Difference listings
|---|

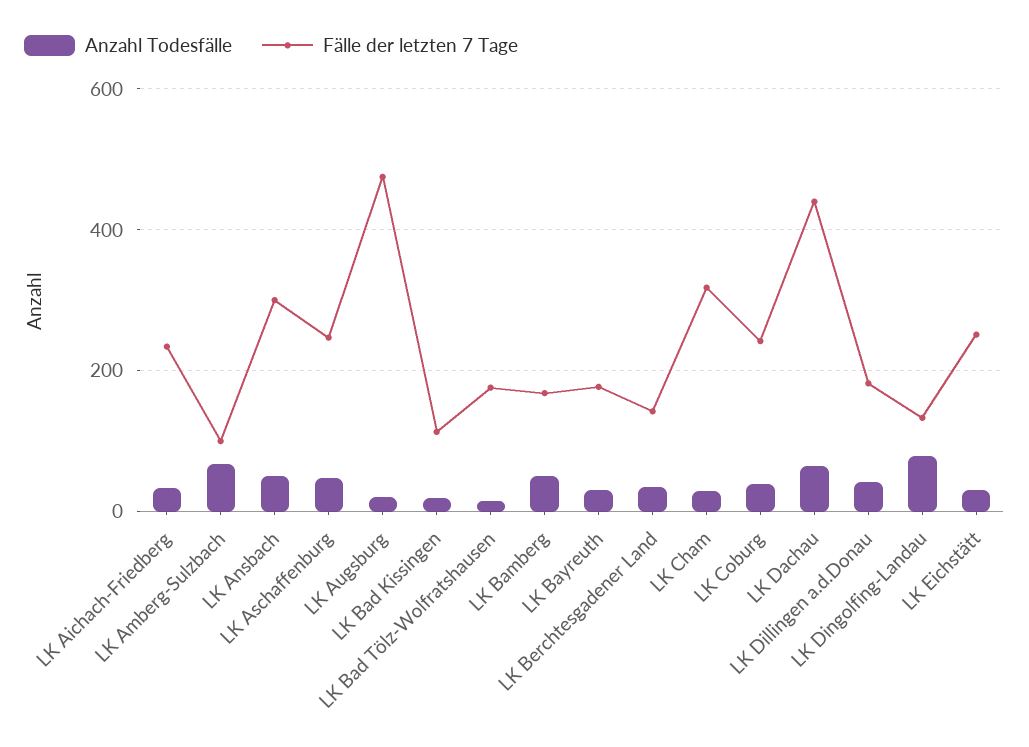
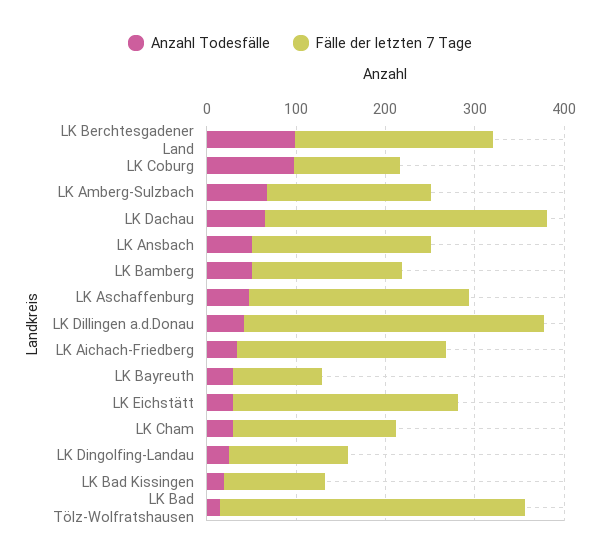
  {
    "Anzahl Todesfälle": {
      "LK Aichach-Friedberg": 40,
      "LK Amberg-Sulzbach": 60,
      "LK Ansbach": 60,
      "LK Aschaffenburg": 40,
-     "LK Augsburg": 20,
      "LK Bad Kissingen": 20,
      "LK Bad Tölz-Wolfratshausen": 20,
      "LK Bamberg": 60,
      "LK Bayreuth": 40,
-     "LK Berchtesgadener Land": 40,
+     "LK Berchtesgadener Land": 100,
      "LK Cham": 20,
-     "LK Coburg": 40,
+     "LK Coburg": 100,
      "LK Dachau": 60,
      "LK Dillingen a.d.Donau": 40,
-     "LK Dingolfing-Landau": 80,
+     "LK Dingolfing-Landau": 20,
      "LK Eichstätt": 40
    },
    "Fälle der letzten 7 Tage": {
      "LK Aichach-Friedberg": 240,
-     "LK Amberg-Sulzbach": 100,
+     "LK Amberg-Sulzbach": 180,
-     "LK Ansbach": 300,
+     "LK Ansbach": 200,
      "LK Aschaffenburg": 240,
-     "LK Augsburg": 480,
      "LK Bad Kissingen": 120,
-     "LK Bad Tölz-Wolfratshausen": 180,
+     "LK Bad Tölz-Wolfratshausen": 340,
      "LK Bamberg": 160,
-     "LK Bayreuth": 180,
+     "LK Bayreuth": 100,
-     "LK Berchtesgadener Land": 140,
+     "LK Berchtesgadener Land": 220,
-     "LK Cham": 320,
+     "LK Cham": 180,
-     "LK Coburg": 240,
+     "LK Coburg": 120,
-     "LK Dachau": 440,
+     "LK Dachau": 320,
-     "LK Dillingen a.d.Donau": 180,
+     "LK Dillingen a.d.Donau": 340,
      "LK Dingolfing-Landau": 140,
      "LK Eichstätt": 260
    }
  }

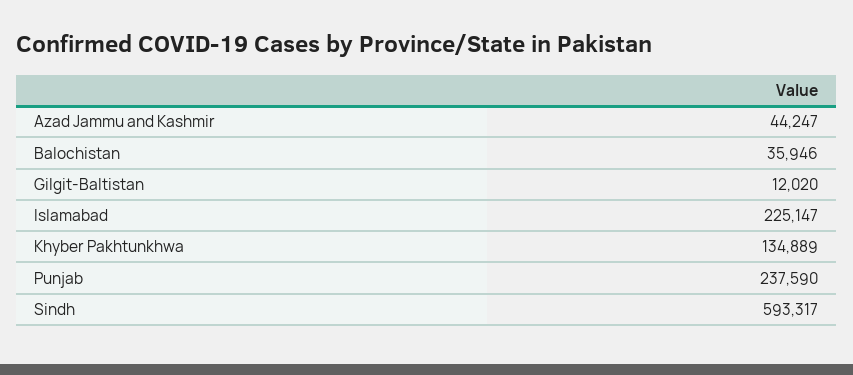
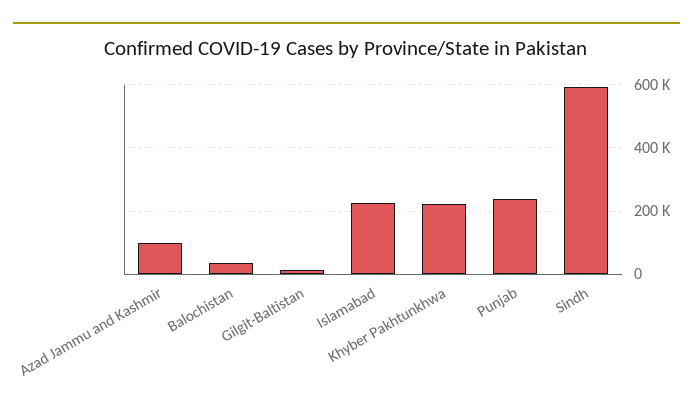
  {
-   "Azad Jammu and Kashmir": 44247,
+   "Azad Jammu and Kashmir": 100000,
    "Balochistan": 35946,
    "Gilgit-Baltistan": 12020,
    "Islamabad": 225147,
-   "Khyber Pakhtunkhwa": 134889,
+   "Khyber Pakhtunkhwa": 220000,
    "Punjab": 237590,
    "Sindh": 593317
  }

|---|

Instructions to follow
Your copy of the entries must be exact and must not include any of their pictures.

Answer box
  {
    "Anzahl Todesfälle": {
      "LK Aichach-Friedberg": 40,
      "LK Amberg-Sulzbach": 60,
      "LK Ansbach": 60,
      "LK Aschaffenburg": 40,
-     "LK Augsburg": 20,
      "LK Bad Kissingen": 20,
      "LK Bad Tölz-Wolfratshausen": 20,
      "LK Bamberg": 60,
      "LK Bayreuth": 40,
-     "LK Berchtesgadener Land": 40,
+     "LK Berchtesgadener Land": 100,
      "LK Cham": 20,
-     "LK Coburg": 40,
+     "LK Coburg": 100,
      "LK Dachau": 60,
      "LK Dillingen a.d.Donau": 40,
-     "LK Dingolfing-Landau": 80,
+     "LK Dingolfing-Landau": 20,
      "LK Eichstätt": 40
    },
    "Fälle der letzten 7 Tage": {
      "LK Aichach-Friedberg": 240,
-     "LK Amberg-Sulzbach": 100,
+     "LK Amberg-Sulzbach": 180,
-     "LK Ansbach": 300,
+     "LK Ansbach": 200,
      "LK Aschaffenburg": 240,
-     "LK Augsburg": 480,
      "LK Bad Kissingen": 120,
-     "LK Bad Tölz-Wolfratshausen": 180,
+     "LK Bad Tölz-Wolfratshausen": 340,
      "LK Bamberg": 160,
-     "LK Bayreuth": 180,
+     "LK Bayreuth": 100,
-     "LK Berchtesgadener Land": 140,
+     "LK Berchtesgadener Land": 220,
-     "LK Cham": 320,
+     "LK Cham": 180,
-     "LK Coburg": 240,
+     "LK Coburg": 120,
-     "LK Dachau": 440,
+     "LK Dachau": 320,
-     "LK Dillingen a.d.Donau": 180,
+     "LK Dillingen a.d.Donau": 340,
      "LK Dingolfing-Landau": 140,
      "LK Eichstätt": 260
    }
  }

  {
-   "Azad Jammu and Kashmir": 44247,
+   "Azad Jammu and Kashmir": 100000,
    "Balochistan": 35946,
    "Gilgit-Baltistan": 12020,
    "Islamabad": 225147,
-   "Khyber Pakhtunkhwa": 134889,
+   "Khyber Pakhtunkhwa": 220000,
    "Punjab": 237590,
    "Sindh": 593317
  }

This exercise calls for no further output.